A lightweight machine learning tool for Alzheimer's disease prediction.
Vinay Suresh, Tulika Nahar, Arkansh Sharma, Suhrud Panchawagh, Omer Mohammed, Muneeb Ahmad Muneer, Devansh Mishra, Amogh Verma, Vivek Sanker, Ayush Mishra, Hardeep Singh Malhotra, Ravindra Kumar Garg
Abstract
Open AccessINTRODUCTION: Alzheimer's disease (AD) is a progressive neurodegenerative disorder that needs better predictive tools. Using the National Alzheimer's Coordinating Center Uniform Data Set, this study developed machine learning (ML) models and a practical clinical tool for AD prediction.
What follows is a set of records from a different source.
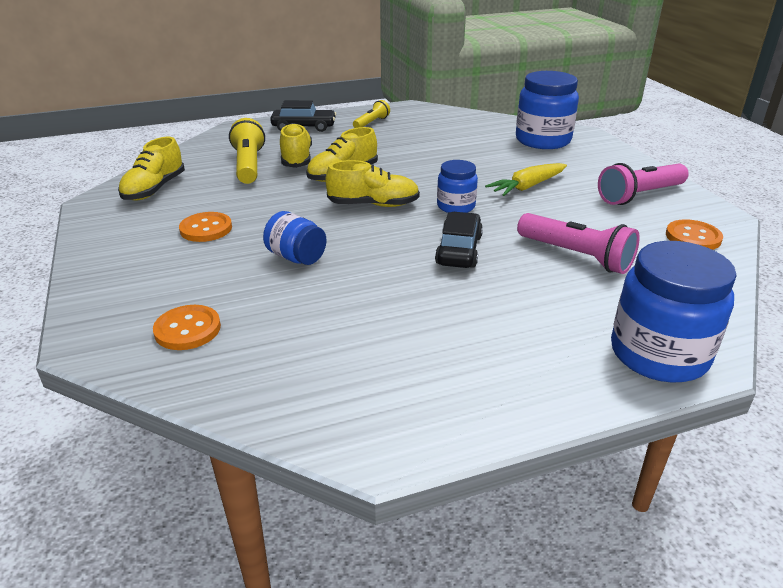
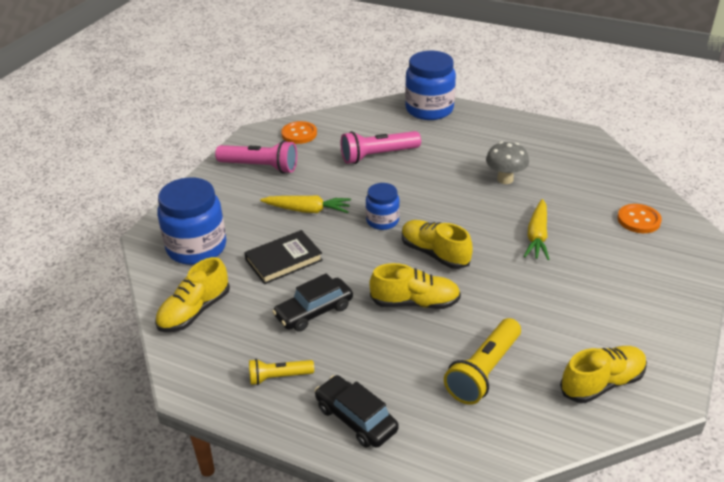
camera: 135 degrees left, 5 degrees up
(206, 229) = (582, 297): orange button -> none
(296, 159) = (429, 354): yellow shoe -> yellow shoe (194, 311)
(296, 257) = (537, 236): blue jar -> yellow carrot
(403, 300) = (505, 179): none -> grey mushroom
(459, 250) = (433, 190): black car -> black car (314, 311)
(475, 157) = (283, 260): none -> black book
(576, 256) = (378, 155): pink flashlight -> pink flashlight turned 105 degrees counterclockwise

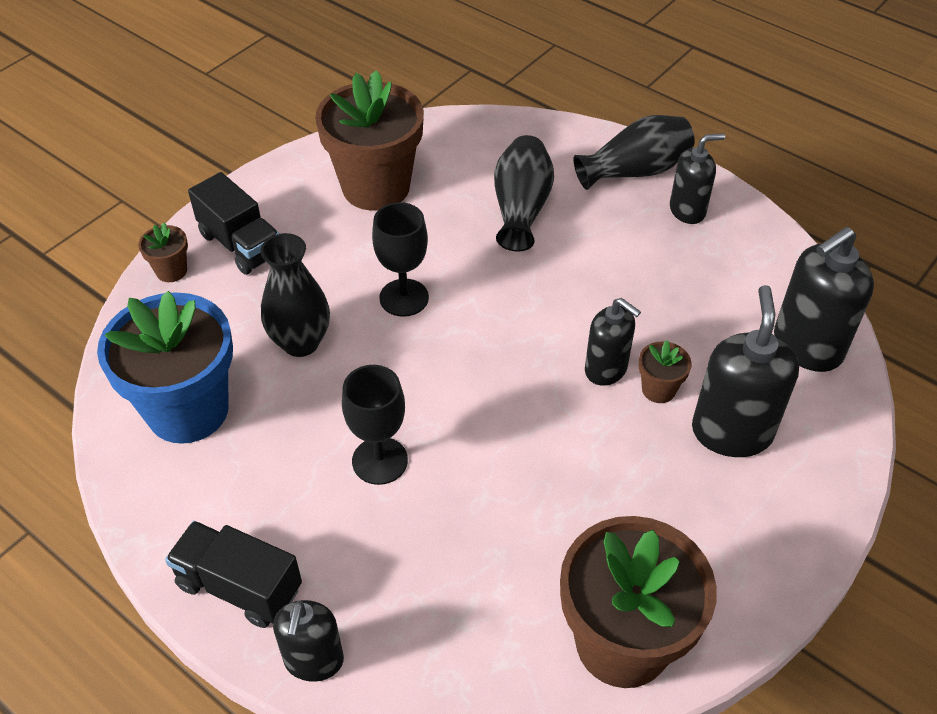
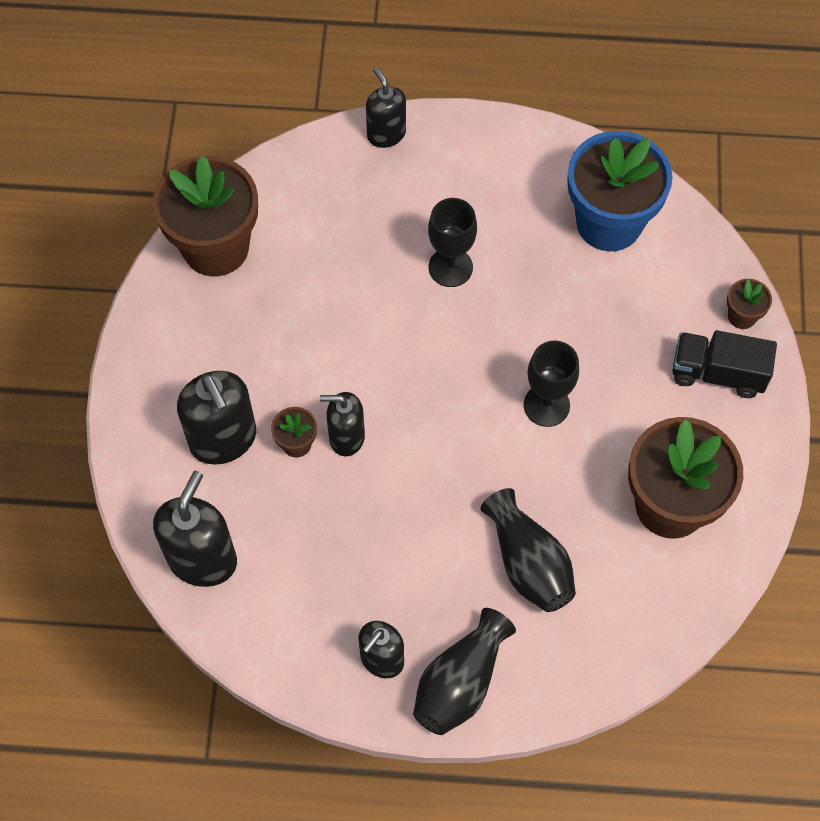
camera: 145 degrees right, 15 degrees up
(239, 587) = (464, 144): black truck -> none
(300, 342) = (585, 318): black vase -> none

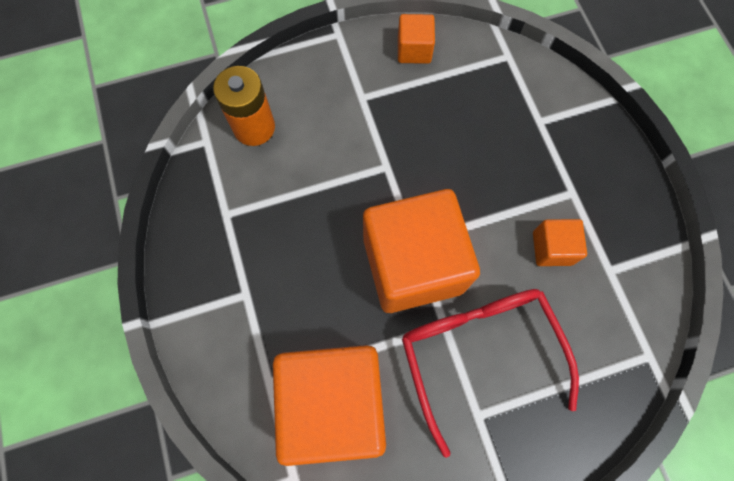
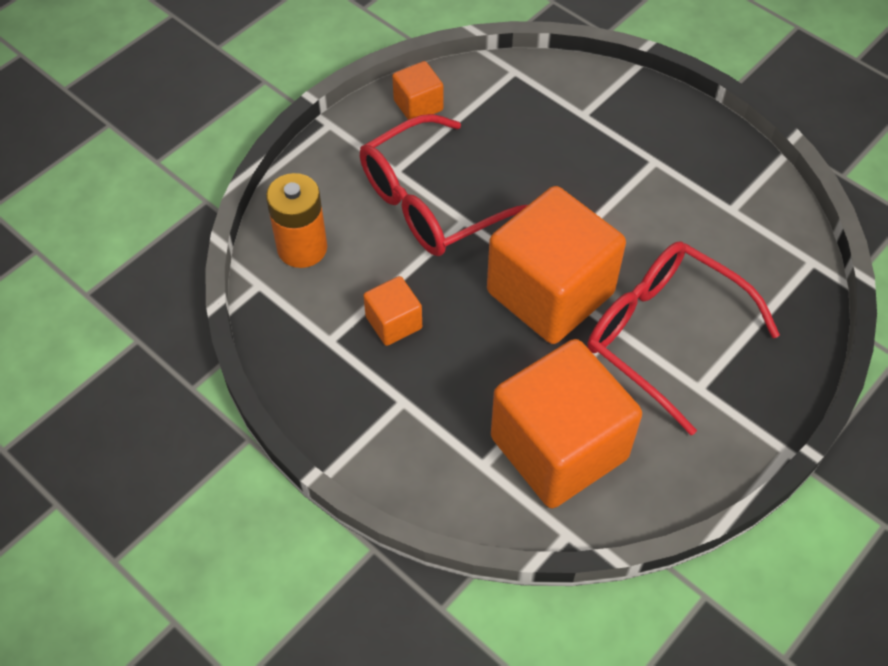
camera: 30 degrees left, 15 degrees down
(372, 138) = (432, 202): none -> red glasses
(552, 248) = (668, 216): orange cube -> orange cube (394, 322)

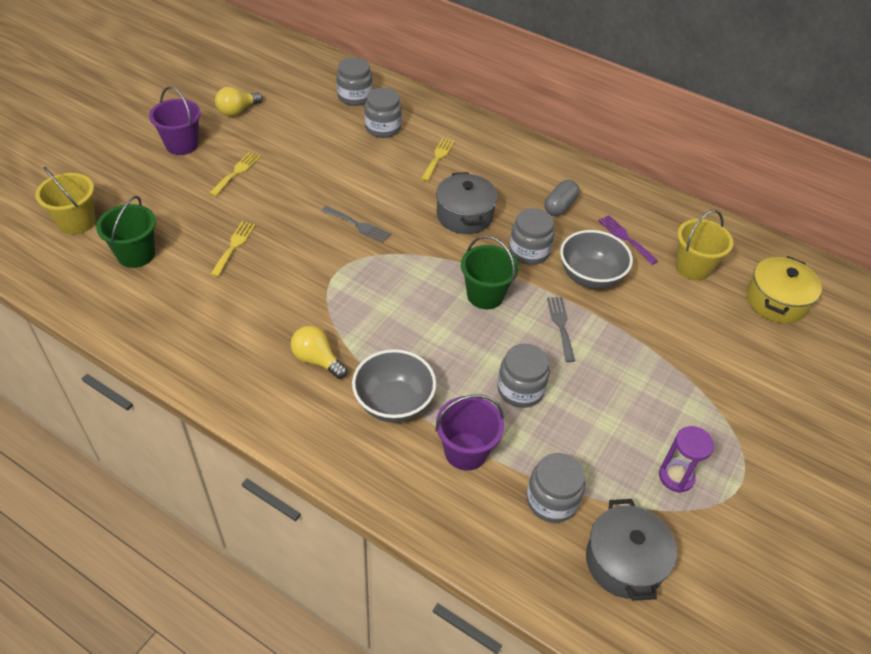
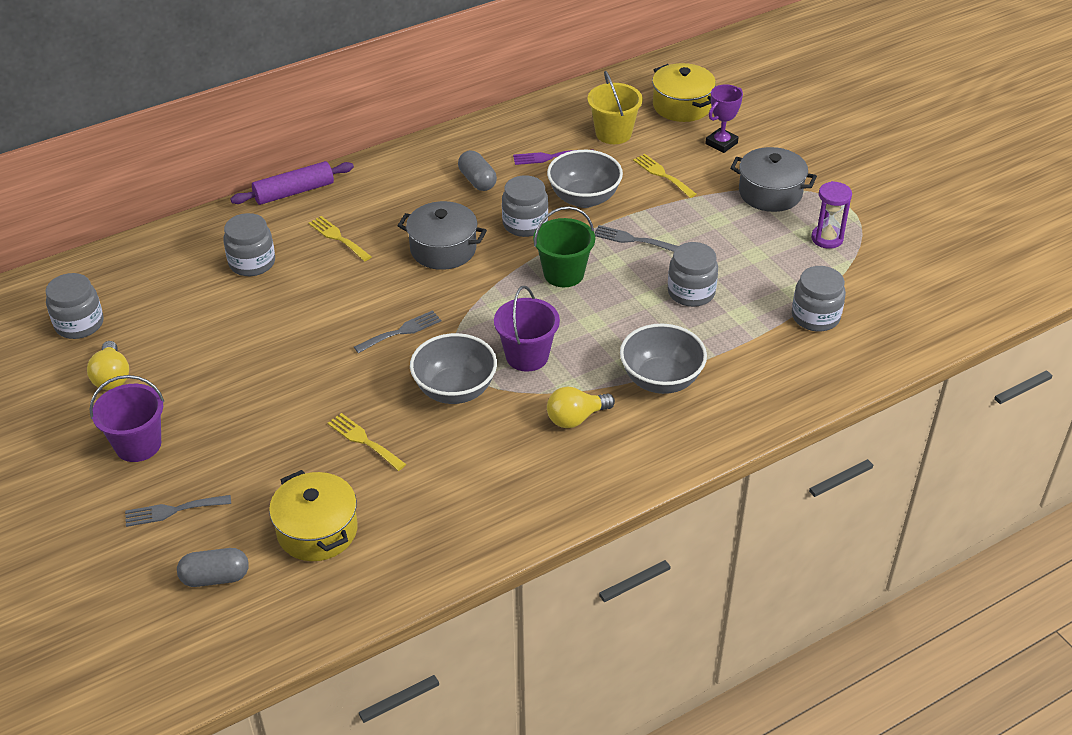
camera: 60 degrees left, 5 degrees down
(77, 222) = (215, 577): yellow bucket -> grey capsule
(129, 181) = (173, 511): none -> grey fork
(136, 254) = (317, 530): green bucket -> yellow pot
(236, 172) = (234, 407): yellow fork -> yellow fork (662, 174)
(311, 276) = (455, 390): none -> grey bowl
(355, 96) = (173, 267): grey jar -> grey jar (79, 324)
(466, 451) = (740, 350): purple bucket -> purple bucket (527, 356)
(471, 119) = (294, 192): none -> purple rolling pin
(624, 561) = (889, 298): grey pot -> grey pot (770, 193)
(748, 347) = (721, 143): none -> purple trophy

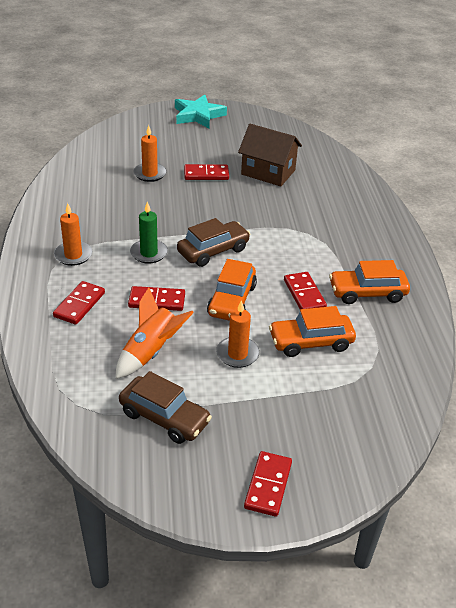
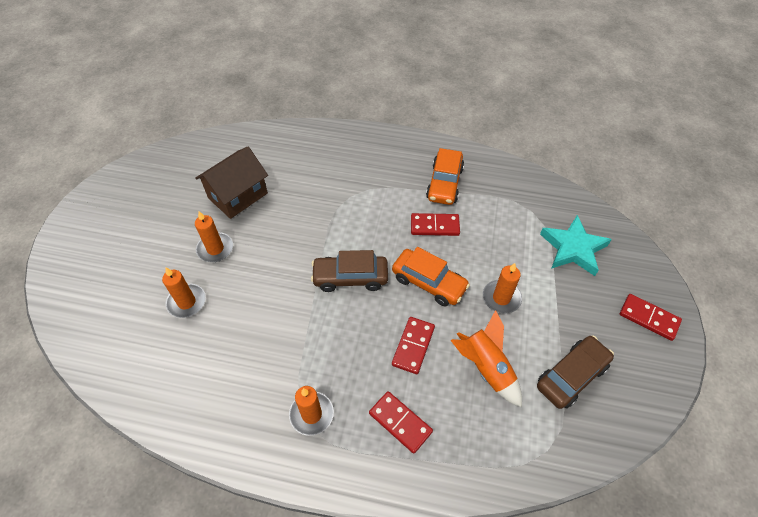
camera: 70 degrees left, 15 degrees up
(149, 253) = (334, 336): green candle -> none
(198, 115) = (89, 225): turquoise star -> turquoise star (573, 248)
(206, 174) = (215, 249): red domino -> orange candle
(213, 251) = (350, 278): brown car -> brown car turned 75 degrees counterclockwise
(311, 342) = (496, 241): orange car -> none

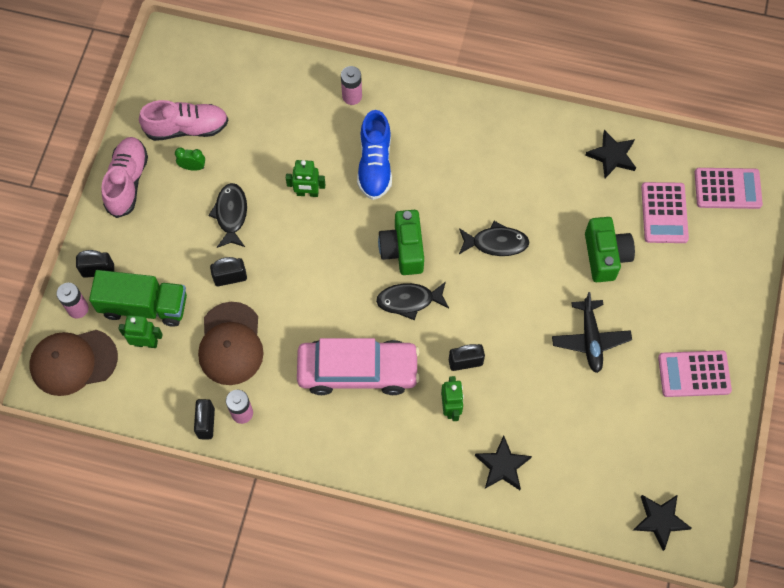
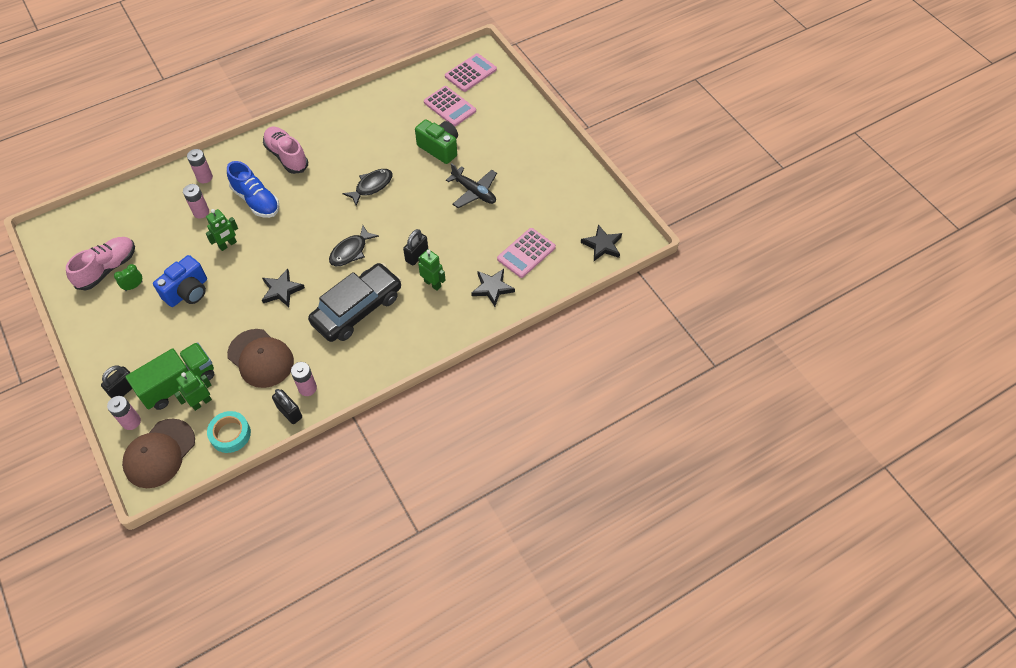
camera: 45 degrees left, 10 degrees down
(127, 182) = (94, 327): pink shoe -> pink shoe (287, 156)
(141, 398) = (230, 434): none -> turquoise tape
(230, 278) = (223, 324): black padlock -> none
(231, 214) = (188, 292): black fish -> blue camera
(315, 134) = (201, 212): none -> pink battery
(358, 371) = (357, 309): pink car -> black car
(403, 250) = (320, 229): green camera -> none
(612, 156) = (393, 101): black star -> black star (281, 290)
(694, 374) = (545, 166): pink calculator -> pink calculator (526, 253)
METHODS: Data from 52,537 individuals (22,371 with AD) and more than 200 variables were processed with MissForest imputation and genetic algorithm-based selection. Multiple ML models were trained, and interpretability was performed using SHAP and permutation importance. A LightGBM model was refined through iterative backward feature elimination (IBFE) followed by manual refinement. RESULTS: LightGBM performed best (receiver operating characteristic-area under the curve [ROC-AUC] 0.91, accuracy 82.0%). Key predictors included arthritis, age, body mass index, and heart rate. A 19-feature model retained accuracy (81.2%) and ROC-AUC (0.90). DISCUSSION: This lightweight tool predicts AD using mostly routine variables. Limitations include its cross-sectional nature, and would need external validation. An interactive web app and GitHub resource are available. Highlights: Developed a lightweight ML based tool using 19 routinely available features.The lightweight model achieved an ROC-AUC of 0.90 for Alzheimer's disease prediction on NACC multicenter data.Genetic algorithm, IBFE, and manual refinement enabled optimal feature selection.Tool hosted on an open-access platform for clinical and research use.SHAP analysis provided model interpretability and feature-level insights.